Moreover, rush hour, day of week, and crash involvements show relatively similar importance, with the information gain scores as 1.42, 1.32, and 1.11, respectively. The reason may be that the categories of rush hour (i.e., rush hour and off-peak hour) show a minor difference of influence on VRUs-involved crashes, and day of week (i.e., weekday and weekend/holiday) and crash involvements (i.e., vehicle-bicycle and vehicle-pedestrian) are similar. The weather and crash position represent the least importance to VRUs-involved crash injury severity, and the information gain values are 0.43 and 0.20. Therefore, we infer that the people who travel in good or adverse weather show a similar impact on crash injury severity, which is consistent with the result of Section 4.1.3 (the mortalities are close in Table 6). This may be because people do not like to travel in adverse weather and they keep a relatively high safety awareness when traveling. Additionally, the VRUs-involved crashes that happened in different position (i.e., road section and intersection) show semblable result.
5. Conclusions
VRUs-involved crash injury severity analysis transforms the relationship behind the crashes into universal rules and further supports traffic management. This paper demonstrates a descriptive statistical analysis of the characteristics of VRUs-involved crashes based on 554 crashes data collected in a city of northern China and further utilizes XGBoost to identify the risk factors affecting crash injury severity. The important conclusions are summarized as follows. (1) The risk factors (i.e., time of day, day of week, rush hour, crash position, weather, and crash involvements) are closely related to VRUs-involved crash injury severity. More specifically, vehicle-bicycle and vehicle-pedestrian crashes are prone to involve fatalities at intersections on the weekend night in adverse weather. (2) The time of day plays a more important role in VRUs-involved crash injury severity compared with other factors, which reveals that VRUs-involved crashes that happened at night are prone to cause deaths. Additionally, the weather has little effect on VRUs-involved crash injury severity. (3) Compared to vehicle-bicycle crashes, vehicle-pedestrian crashes are prone to happen at intersections (especially at the crosswalk near the intersection), and these crashes readily cause deaths.

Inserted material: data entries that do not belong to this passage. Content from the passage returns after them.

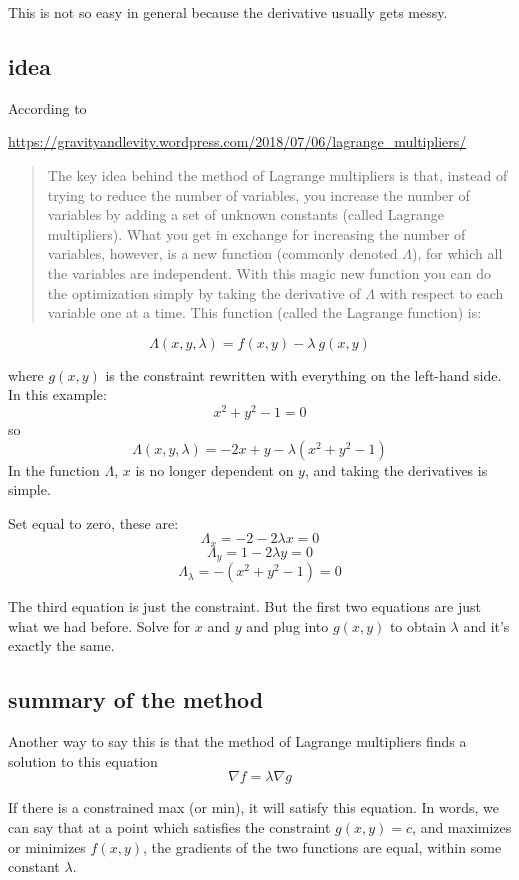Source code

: \documentclass[11pt, oneside]{article}
\begin{document}
This is not so easy in general because the derivative usually gets messy.

\subsection*{idea}
According to 

\url{https://gravityandlevity.wordpress.com/2018/07/06/lagrange_multipliers/}

\begin{quote} The key idea behind the method of Lagrange multipliers is that, instead of trying to reduce the number of variables, you increase the number of variables by adding a set of unknown constants (called Lagrange multipliers). What you get in exchange for increasing the number of variables, however, is a new function (commonly denoted $\Lambda$), for which all the variables are independent. With this magic new function you can do the optimization simply by taking the derivative of $\Lambda$ with respect to each variable one at a time. This function (called the Lagrange function) is:\end{quote}

\[ \Lambda(x,y,\lambda) = f(x,y) - \lambda \ g(x,y) \]

where $g(x,y)$ is the constraint rewritten with everything on the left-hand side.  In this example:
\[ x^2 + y^2 - 1 = 0 \]
so
\[ \Lambda(x,y,\lambda) = -2x + y - \lambda (x^2 + y^2 - 1) \]
In the function $\Lambda$, $x$ is no longer dependent on $y$, and taking the derivatives is simple.

Set equal to zero, these are:
\[ \Lambda_x = -2 - 2\lambda x = 0 \]
\[ \Lambda_y = 1 - 2\lambda y = 0 \]
\[ \Lambda_\lambda = - (x^2 + y^2 - 1) = 0 \]

The third equation is just the constraint.  But the first two equations are just what we had before.  Solve for $x$ and $y$ and plug into $g(x,y)$ to obtain $\lambda$ and it's exactly the same.

\subsection*{summary of the method}

Another way to say this is that the method of Lagrange multipliers finds a solution to this equation
\[ \nabla f = \lambda \nabla g \]

If there is a constrained max (or min), it will satisfy this equation.  In words, we can say that at a point which satisfies the constraint $g(x,y) = c$, and maximizes or minimizes $f(x,y)$, the gradients of the two functions are equal, within some constant $\lambda$. 
\end{document}
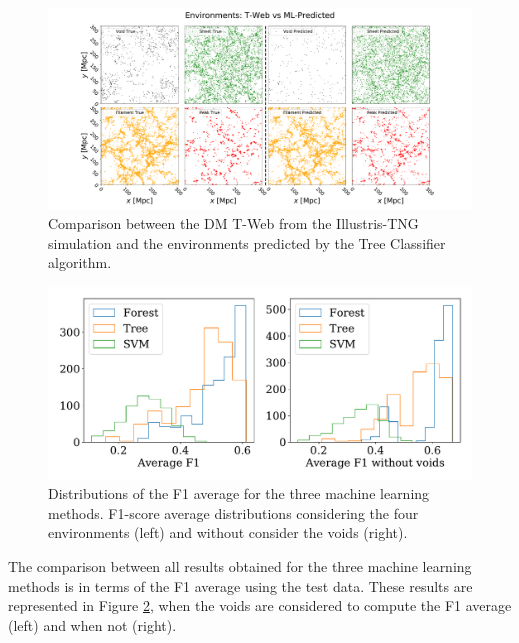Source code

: \documentclass[usenatbib]{mnras}
\begin{document}
\begin{figure}
  \centering 
    \includegraphics[scale=0.3]{Figs/p_environment_predicted.pdf}
    \caption{Comparison between the DM T-Web from the Illustris-TNG
      simulation and the environments predicted by the Tree Classifier
      algorithm.} 
    \label{fig:prediction}
\end{figure}

\begin{figure}
    \includegraphics[scale=0.55]{Figs/p_hist_f1.pdf}
    \caption{Distributions of the F1 average for the three machine
      learning methods. F1-score average distributions considering the
      four environments (left) and without consider the voids
      (right).} 
    \label{fig:methods}
\end{figure}

The comparison between all results obtained for the three machine
learning methods is in terms of the F1 average using the test data. These results
are represented in Figure \ref{fig:methods}, when the voids are
considered to compute the F1 average (left) and when not (right). 
\end{document}
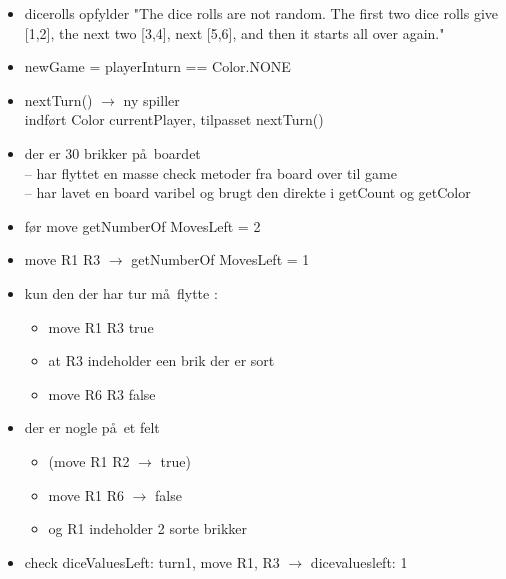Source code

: \documentclass[a4paper]{article}
\begin{document}
\begin{itemize}
\item dicerolls opfylder "The dice rolls are not random. The first two
  dice rolls give [1,2], the next two [3,4], next [5,6], and then it starts all over again."
\item newGame = playerInturn == Color.NONE

\item nextTurn() $\rightarrow$ ny spiller\\
indført Color currentPlayer, tilpasset nextTurn()


\item der er 30 brikker p\aa\ boardet\\
-- har flyttet en masse check metoder fra board over til game\\
-- har lavet en board varibel og brugt den direkte i getCount og getColor\\




\item f\o r move getNumberOf MovesLeft = 2


\item move R1 R3 $\rightarrow$ getNumberOf MovesLeft = 1


\item kun den der har tur m\aa\ flytte : 
  \begin{itemize}

  \item move R1 R3  true

  \item at R3 indeholder een brik der er sort

  \item move R6 R3 false 

  \end{itemize}


\item der er nogle p\aa\ et felt
  \begin{itemize}
  \item (move R1 R2 $\rightarrow$ true) 

  \item move R1 R6 $\rightarrow$ false

  \item og R1 indeholder 2 sorte brikker

  \end{itemize}






\item check diceValuesLeft: turn1, move R1, R3 $\rightarrow$ dicevaluesleft: 1


\end{itemize}
\end{document}
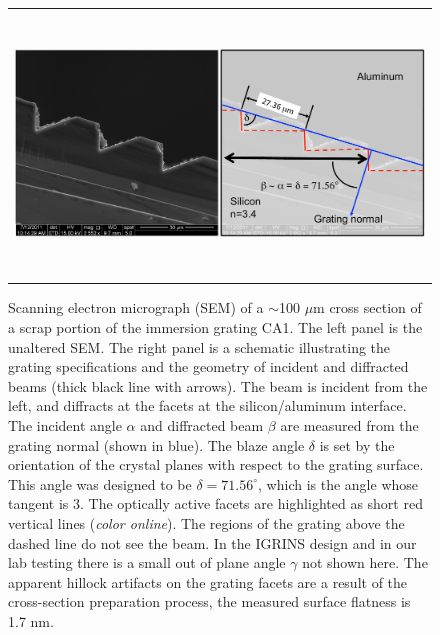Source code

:    \begin{figure}
   \begin{center}
   \begin{tabular}{c}
   \includegraphics[height=7cm]{chSPIE_2012_CA1/figs/CA1_SEM_cross3}
   \end{tabular}
   \end{center}
   \caption[CA1a SEM]{ \label{fig:CA1aSEM}  Scanning electron micrograph (SEM) of a $\sim$100 $\mu$m cross section of a scrap portion of the immersion grating CA1.  The left panel is the unaltered SEM.  The right panel is a schematic illustrating the grating specifications and the geometry of incident and diffracted beams (thick black line with arrows).  The beam is incident from the left, and diffracts at the facets at the silicon/aluminum interface.  The incident angle $\alpha$ and diffracted beam $\beta$ are measured from the grating normal (shown in blue).  The blaze angle $\delta$ is set by the orientation of the crystal planes with respect to the grating surface.  This angle was designed to be $\delta=71.56^\circ$, which is the angle whose tangent is 3.  The optically active facets are highlighted as short red vertical lines (\emph{color online}).  The regions of the grating above the dashed line do not see the beam.  In the IGRINS design and in our lab testing there is a small out of plane angle $\gamma$ not shown here.  The apparent hillock artifacts on the grating facets are a result of the cross-section preparation process, the measured\cite{wang2010} surface flatness is 1.7 nm.}
   \end{figure} 

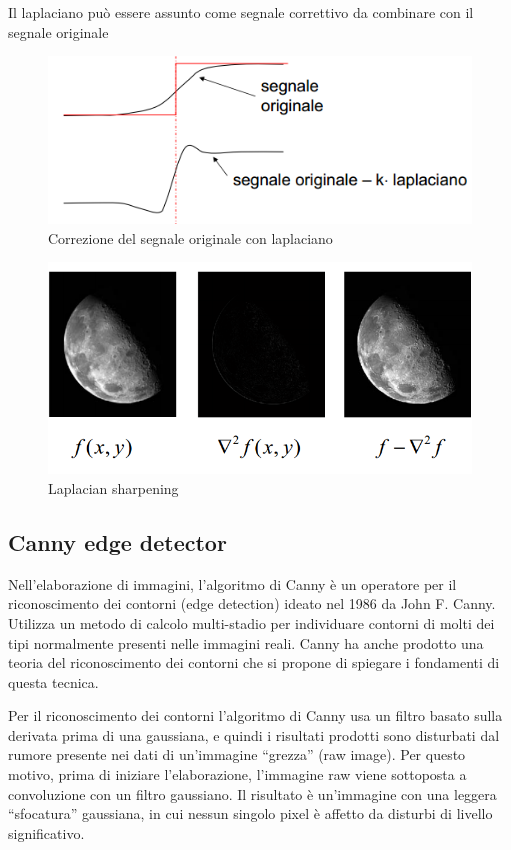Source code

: Il laplaciano può essere assunto come segnale correttivo da combinare con il segnale originale

\begin{figure}[h]
\centering
\includegraphics[width=.8\textwidth]{img/laplaciano-correttivo.png}
\caption{Correzione del segnale originale con laplaciano}
\label{fig:laplaciano-correttivo}
\end{figure}

\begin{figure}[h]
\centering
\includegraphics[width=.8\textwidth]{img/laplacian-sharpening.png}
\caption{Laplacian sharpening}
\label{fig:laplacian-sharpening}
\end{figure}

\subsection{Canny edge detector}
Nell'elaborazione di immagini, l'algoritmo di Canny\cite{Canny:1986:CAE:11274.11275} è un operatore per il riconoscimento dei contorni (edge detection) ideato nel 1986 da John F. Canny. Utilizza un metodo di calcolo multi-stadio per individuare contorni di molti dei tipi normalmente presenti nelle immagini reali. Canny ha anche prodotto una teoria del riconoscimento dei contorni che si propone di spiegare i fondamenti di questa tecnica.

Per il riconoscimento dei contorni l'algoritmo di Canny usa un filtro basato sulla derivata prima di una gaussiana, e quindi i risultati prodotti sono disturbati dal rumore presente nei dati di un'immagine ``grezza'' (raw image). Per questo motivo, prima di iniziare l'elaborazione, l'immagine raw viene sottoposta a convoluzione con un filtro gaussiano. Il risultato è un'immagine con una leggera ``sfocatura'' gaussiana, in cui nessun singolo pixel è affetto da disturbi di livello significativo.

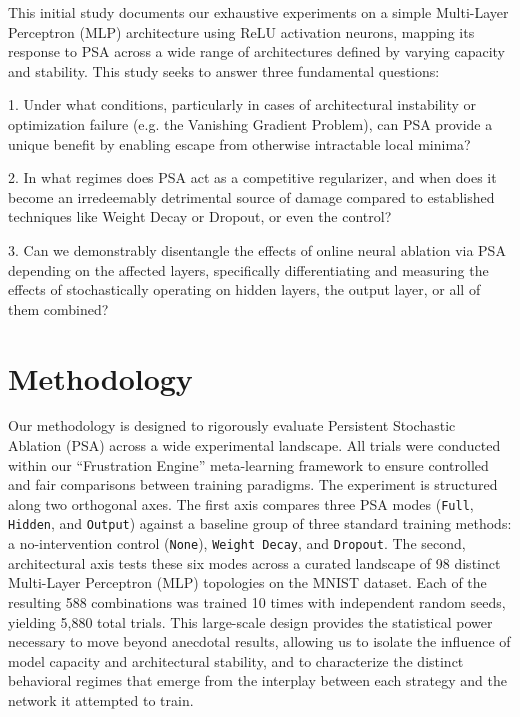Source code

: \documentclass[conference]{IEEEtran}
\begin{document}
This initial study documents our exhaustive experiments on a simple Multi-Layer Perceptron (MLP) architecture using ReLU activation neurons, mapping its response to PSA across a wide range of architectures defined by varying capacity and stability. This study seeks to answer three fundamental questions:

1. Under what conditions, particularly in cases of architectural instability or optimization failure (e.g. the Vanishing Gradient Problem\cite{b5}), can PSA provide a unique benefit by enabling escape from otherwise intractable local minima?

2. In what regimes does PSA act as a competitive regularizer, and when does it become an irredeemably detrimental source of damage compared to established techniques like Weight Decay or Dropout, or even the control?

3. Can we demonstrably disentangle the effects of online neural ablation via PSA depending on the affected layers, specifically differentiating and measuring the effects of stochastically operating on hidden layers, the output layer, or all of them combined?

\section{Methodology}

Our methodology is designed to rigorously evaluate Persistent Stochastic Ablation (PSA) across a wide experimental landscape. All trials were conducted within our ``Frustration Engine'' meta-learning framework to ensure controlled and fair comparisons between training paradigms. The experiment is structured along two orthogonal axes. The first axis compares three PSA modes (\verb|Full|, \verb|Hidden|, and \verb|Output|) against a baseline group of three standard training methods: a no-intervention control (\verb|None|), \verb|Weight Decay|, and \verb|Dropout|. The second, architectural axis tests these six modes across a curated landscape of 98 distinct Multi-Layer Perceptron (MLP) topologies on the MNIST dataset. Each of the resulting 588 combinations was trained 10 times with independent random seeds, yielding 5,880 total trials. This large-scale design provides the statistical power necessary to move beyond anecdotal results, allowing us to isolate the influence of model capacity and architectural stability, and to characterize the distinct behavioral regimes that emerge from the interplay between each strategy and the network it attempted to train.
\end{document}
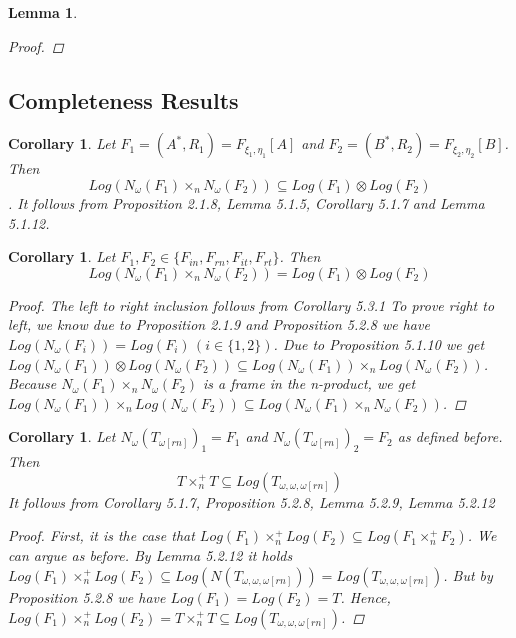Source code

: \documentclass[12pt, a4paper]{scrartcl}
\newtheorem{lemma}[definition]{Lemma}
\newtheorem{corollary}[definition]{Corollary}
\begin{document}
\begin{lemma}
\begin{proof}
        \end{proof}
    \end{lemma}

    \subsection{Completeness Results}
    \begin{corollary}
        Let $F_1 = (A^*,R_1) = F_{\xi_1, \eta_1}[A]$ and $F_2 = (B^*,R_2) = F_{\xi_2, \eta_2}[B]$. Then 
        $$Log(N_\omega(F_1) \times_n N_\omega(F_2))  \subseteq Log(F_1) \otimes Log(F_2)$$.
        It follows from Proposition 2.1.8, Lemma 5.1.5, Corollary 5.1.7 and Lemma 5.1.12.
    \end{corollary}

    \begin{corollary}
        Let $F_1, F_2 \in \{F_{in}, F_{rn}, F_{it}, F_{rt}\}$. Then 
        $$Log(N_\omega(F_1) \times_nN_\omega(F_2)) = Log(F_1) \otimes Log(F_2)$$

        \begin{proof}
            The left to right inclusion follows from Corollary 5.3.1 \newline \newline
            To prove right to left, we know due to Proposition 2.1.9 and Proposition 5.2.8 we have $Log(N_\omega(F_i)) = Log(F_i) \, (i \in \{1,2\})$.
            Due to Proposition 5.1.10 we get $Log(N_\omega(F_1)) \otimes Log(N_\omega(F_2)) \subseteq Log(N_\omega(F_1)) \times_n Log(N_\omega(F_2))$. 
            Because $N_\omega(F_1)\times_n N_\omega(F_2)$ is a frame in the n-product, we get
            $Log(N_\omega(F_1)) \times_n Log(N_\omega(F_2)) \subseteq Log(N_\omega(F_1)\times_n N_\omega(F_2))$.

        \end{proof}

    \end{corollary}

    \begin{corollary}
        Let $N_\omega(T_{\omega[rn]})_1 = F_1$ and $N_\omega(T_{\omega[rn]})_2 = F_2$ as defined before. Then 
        $$T \times^+_n T \subseteq Log(T_{\omega,\omega,\omega[rn]})$$
        It follows from Corollary 5.1.7, Proposition 5.2.8, Lemma 5.2.9, Lemma 5.2.12

        \begin{proof}
            First, it is the case that $Log(F_1) \times^+_n Log(F_2) \subseteq Log(F_1 \times^+_n F_2)$. We can argue as before.
            By Lemma 5.2.12 it holds $Log(F_1) \times^+_n Log(F_2) \subseteq Log(N(T_{\omega,\omega,\omega[rn]})) = Log(T_{\omega,\omega,\omega[rn]})$.
            But by Proposition 5.2.8 we have $Log(F_1) = Log(F_2) = T$. Hence, $Log(F_1) \times^+_n Log(F_2) = T \times^+_n T \subseteq Log(T_{\omega,\omega,\omega[rn]})$.
        \end{proof}

    \end{corollary}
\end{document}
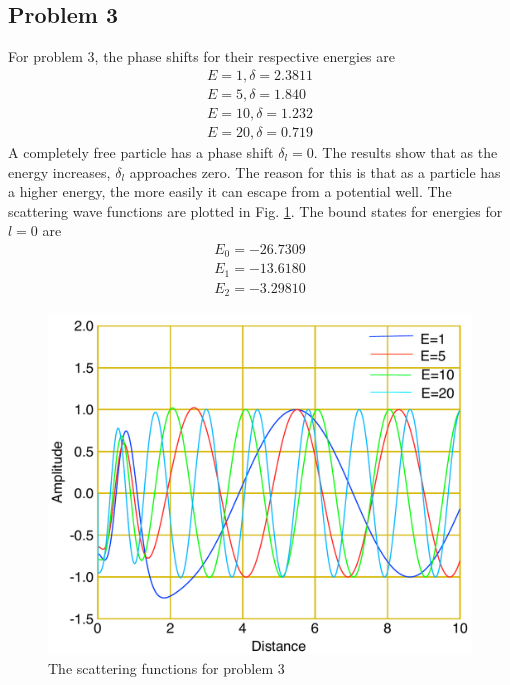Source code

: \documentclass[12pt]{article}
\begin{document}
\subsection{Problem 3}
For problem 3, the phase shifts for their respective energies are
\begin{align*}
E = 1,\delta=2.3811  \\ 
E= 5 ,\delta=1.840 \\
E= 10,\delta=1.232 \\ 
E =20,\delta=0.719 
\end{align*}
A completely free particle has a phase shift $\delta_l=0$. The results show that as the energy increases, $\delta_l$ approaches zero. The reason for this is that as a particle has a higher energy, the more easily it can escape from a potential well. The scattering wave functions are plotted in Fig. \ref {image3one}. The bound states for energies for $l=0$ are
\begin{align*}
E_0 = -26.7309  \\ 
E_1 = -13.6180   \\
E_2 = -3.29810
\end{align*}
\begin {figure}[!htb]
	\includegraphics[width=1.\textwidth]{question_3/plot1.pdf}
	\caption{The scattering functions for problem 3 }
	\label{image3one}
\end {figure}
\end{document}
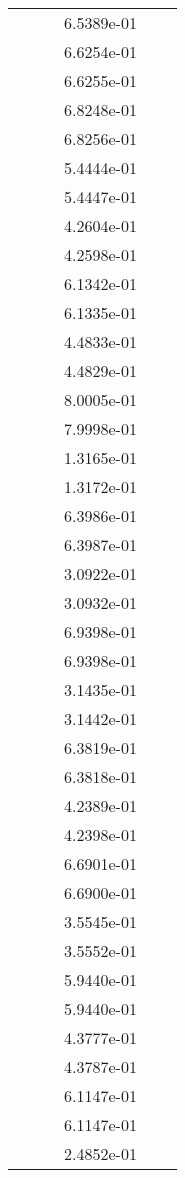 \begin{xltabular}{\textwidth}{r|rS[table-format=1.3e+2]S[table-format=1.4e+2]S[table-format=1.4e+2]S[table-format=-1.5]}
&  &  & 6.5389e-01 & & \\
&  &  & 6.6254e-01 & & \\
&  &  & 6.6255e-01 & & \\
&  &  & 6.8248e-01 & & \\
&  &  & 6.8256e-01 & & \\
&  &  & 5.4444e-01 & & \\
&  &  & 5.4447e-01 & & \\
&  &  & 4.2604e-01 & & \\
&  &  & 4.2598e-01 & & \\
&  &  & 6.1342e-01 & & \\
&  &  & 6.1335e-01 & & \\
&  &  & 4.4833e-01 & & \\
&  &  & 4.4829e-01 & & \\
&  &  & 8.0005e-01 & & \\
&  &  & 7.9998e-01 & & \\
&  &  & 1.3165e-01 & & \\
&  &  & 1.3172e-01 & & \\
&  &  & 6.3986e-01 & & \\
&  &  & 6.3987e-01 & & \\
&  &  & 3.0922e-01 & & \\
&  &  & 3.0932e-01 & & \\
&  &  & 6.9398e-01 & & \\
&  &  & 6.9398e-01 & & \\
&  &  & 3.1435e-01 & & \\
&  &  & 3.1442e-01 & & \\
&  &  & 6.3819e-01 & & \\
&  &  & 6.3818e-01 & & \\
&  &  & 4.2389e-01 & & \\
&  &  & 4.2398e-01 & & \\
&  &  & 6.6901e-01 & & \\
&  &  & 6.6900e-01 & & \\
&  &  & 3.5545e-01 & & \\
&  &  & 3.5552e-01 & & \\
&  &  & 5.9440e-01 & & \\
&  &  & 5.9440e-01 & & \\
&  &  & 4.3777e-01 & & \\
&  &  & 4.3787e-01 & & \\
&  &  & 6.1147e-01 & & \\
&  &  & 6.1147e-01 & & \\
&  &  & 2.4852e-01 & & \\

\end{xltabular}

Although few factors were analyzed, the AUC and accuracy of XGBoost are 0.675 and 0.706, respectively, and the results still can be accepted and meet the current study. To obtain more accurate and detailed characteristics of VRU-vehicle crash injury severity, several research directions are proposed. (1) More risk factors (e.g., lighting condition, drivers’ age, gender, crash pattern, and crash location related factors) can be considered to better explain the characteristics of VRU-vehicle crash injury severity and further identify the crucial risk factors. The characteristics of VRU-vehicle crash injury severity are not perfectly and accurately exploited due to the limitation of the risk factors. However, abundant risk factors may cause unfaithful characteristics to be described. To this topic, how to extract an appropriate number and precise risk factors is a crucial challenge. (2) Risk factors identified mechanism can be developed with high accuracy and robustness on crash injury severity analysis, such as random forest (RF) and nonparametric Bayesian approach, to better explain the characteristics and determine the real causes of crashes. The XGBoost model facilitates the investigation of crash injury severity issues, but the accuracy is limited due to the small sample size. Therefore, how to develop risk factors identified approach with a small sample size is a hot point. In addition, how to consider the spatial-temporal correlations in modelling process is a crucial challenge.
Conflicts of Interest
The authors declare that there are no conflicts of interest regarding the publication of this paper.
Acknowledgments
This paper was supported by the National Natural Science Foundation of China (nos. 52102397 and 52072214) and the National Key R&D Program of China (no. 2019YFB1600605).
Open Research
Data Availability
The data used to support the findings of this study are available from the corresponding author upon request.